The one and only thing that impressed me about the Avenger was the trunk, which is huge and goes back forever.
GRITZINGER: Put me on the side that gives the car high marks for exterior appearance but is left wanting by the overall package. I love the mini-Charger look—I think the proportions are excellent considering they took a big, rear-drive, muscle-car style, sized it down significantly and made it into a front driver.
The interior, especially in the light of day, is a serious shortcoming, however. There’s a toy factory worth of plastic in there—the dashboard alone looks like it was lifted directly from the much larger Jeep Grand Cherokee and plugged in here. The armrests are way too wide and hard, and the exposed seat mount bolts are just not up to today’s interior trim standards. At least it’s all fairly functional—and the cooler box is a good feature. Sadly, it only looks good at night under the dome lights—maybe that’s the intention.
The powertrain is another bummer. There’s so much thrashing coming from under the hood that it sounds like a caged animal. Meanwhile, the transmission does so much hunting I thought I was on safari, and there’s way too much clunking and crashing going on. I also noted that the brakes sometimes grabbed on the driver’s side front, but at least that eventually went away.
Too bad the flaws are there in a $28,000 car with such a stylish wrapper. Wouldn’t it be great to re-do this car as a rear-driver with an SRT Hemi under the hood?
FLORADAY: I’m with Wendy, the sheetmetal doesn’t do it for me. Wong says it looks better than the Sebring, which is good, but if your target is a corporate cousin instead of the competition, there are serious issues in your product-planning department. I don’t like the orange paint, but somehow it looks right on a Dodge. If the same color covered, say, a BMW or Ferrari, I’d probably vomit, but something about it screams Chrysler, and not in a bad way, just in a distinct way.

**Task requirements**
1 > In the Avenger review, which interior feature does Gritzinger single out as good?
2 > Continue the Dodge Avenger review from its last sentence.

**Material provided**
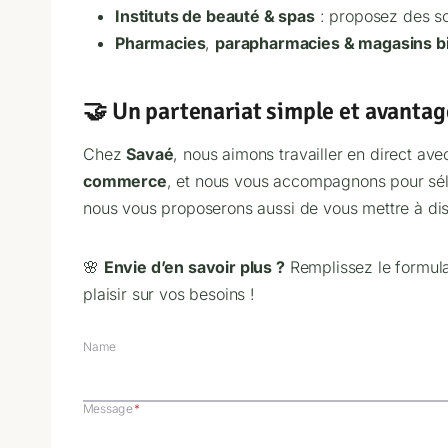
Instituts de beauté & spas
: proposez des soi
Pharmacies
,
parapharmacies & magasins b
🤝 Un partenariat simple et avanta
Chez
Savaé
, nous aimons travailler en direct a
commerce
, et nous vous accompagnons pour sélec
nous vous proposerons aussi de vous mettre à dis
🌸
Envie d’en savoir plus ?
Remplissez le formula
plaisir sur vos besoins !
Name
Message
*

**Answers for the exercise**
1 > The cooler box.

2 >
The interior is a galactic disaster. It may be a touch above a Hyundai or Kia, but it falls way short of anything else from Detroit—excepting the Sebring—or Japan. The two-tone interior and acres of cheap-feeling plastic are a disgrace for the base price, but a travesty at nearly $29k. One nice surprise was the auto-up windows. I’ve been in vehicles that hit the $50k mark that only offer auto-down windows. This is a small thing but one I appreciate. I wish all auto windows worked in both directions.
I did like the radio. It sounds great, is easy to use and doesn’t look bad. It was perfect for drowning out the strange clunking noise coming from the front-right corner and the terrible screeching of tires that occurred every time I had the wheel turned and applied throttle. Seriously, I did enjoy the radio. And I love the wheel-mounted controls. Chrysler may have the best wheel mounted controls in the biz. It’s easy to change the radio frequency, source and volume without looking down from the road, just as it should be.
The engine seemed fine to me. Not terribly powerful, but there was a bit of torque steer and enough squawking of tires that I didn’t want for more power until I had to merge with traffic on the expressway. The six-speed auto is a good idea, but the shifts aren’t exactly class-leading, and the actual shifter felt misadjusted. It takes serious effort to move it, and then it essentially clicks into position.
I experienced some strange clunking in the front-right corner. It almost felt like a bad U-joint or a CV shaft starting to go out. It mostly happened when turning from a stop. There were a few good clunks and then some acceleration. I didn’t notice it at speed, but when slowing from 60 mph to a stop in traffic, the car pulled to the left pretty hard. With only 5000 miles on the clock, something like this shouldn’t be happening.